The investigators stressed that criminal cases take much longer to bring together than civil cases, and that they are using extreme caution in the investigation.
Griffin said he is “very confident” Wilson will not attempt to leave the country.
He said the investigation is moving “at a very rapid pace.”
“You’ve got to be patient,” he said. “We’re going to leave no stone unturned.”
The Attorney General’s Office has not taken any action against Live Oak Farms, a business with connections to Ron Wilson.
Putnam and Bryant are working on legislation aimed at providing potential investors with more information about who they’re investing their money with.
The bill would require cease and desist orders to be placed at entrances to a business so
that customers can see them, Putnam said.
Such orders would also have to be published in local news media, he said.
The bill would also see such orders given to other pertinent government agencies, such as the Secretary of State’s office.
Investors said they didn’t understand why Atlantic Bullion and Coin still maintained a AAA rating, even after the 1996 cease and desist order.
Sen. Larry Martin said the state is better equipped to handle financial and securities fraud cases than it was following the collapse of HomeGold, Inc. and Carolina Investors.
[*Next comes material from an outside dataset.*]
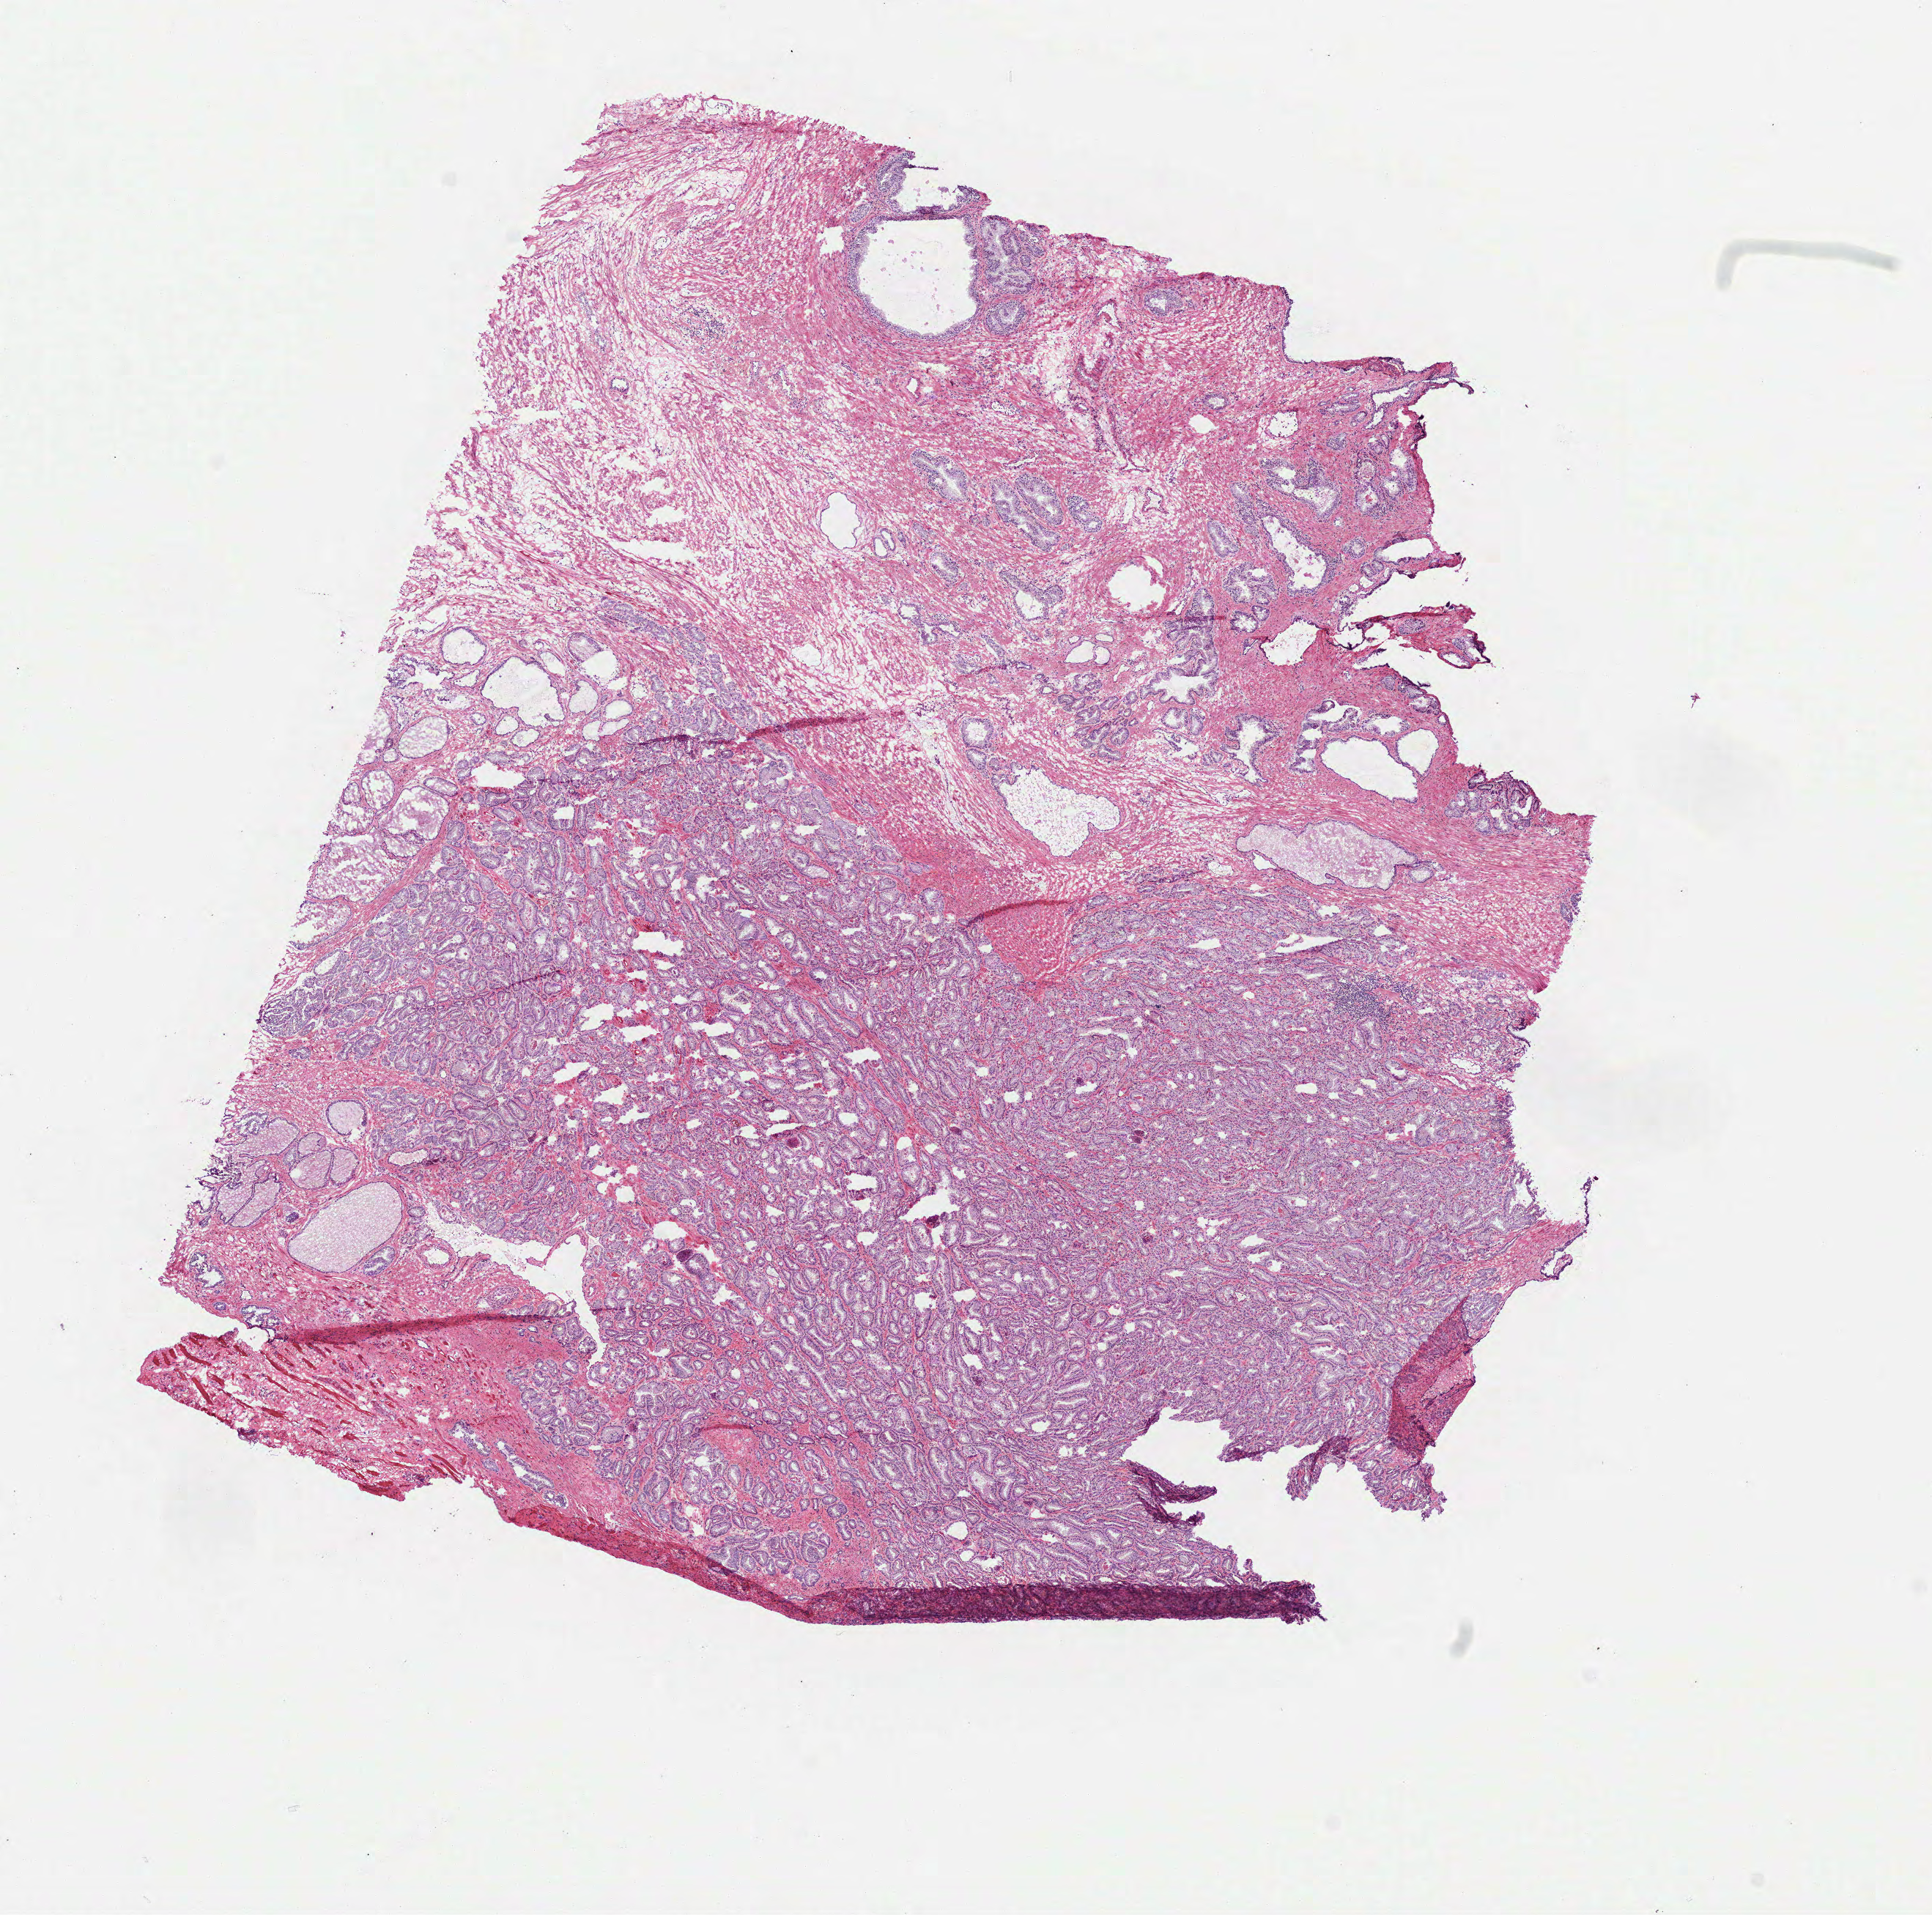
Whole-slide histology image, H&E, a low-resolution overview of the entire scanned area, about 10.6 x 10.5 mm (acquisition: 40x scan), frozen section, sample: primary tumour, prostate. Male patient; age at initial diagnosis 62 years. Gleason score: 7 (3+4). Composition of this section per pathologist review: tumour cells 60%, tumour nuclei 70%, normal cells 5%, stromal cells 35%, necrosis 0%. Infiltration values recorded for this section: lymphocyte infiltration 0%, monocyte infiltration 0%, neutrophil infiltration 0%.
Pathologic diagnosis: Acinar cell carcinoma (prostate gland).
In that case, more than 8,000 investors lost $278 million.
“None of those fields have to be plowed again,” Martin said.
During the days of the Carolina Investors investigation, some people said that justice would not be served, and that the perpetrators “wouldn’t serve a day in jail.”
Those people were wrong, Martin said.
“Folks were prosecuted, folks were held accountable for what they did, and we’ll do it again,” Martin said. “If crimes have been committed, justice will be done.”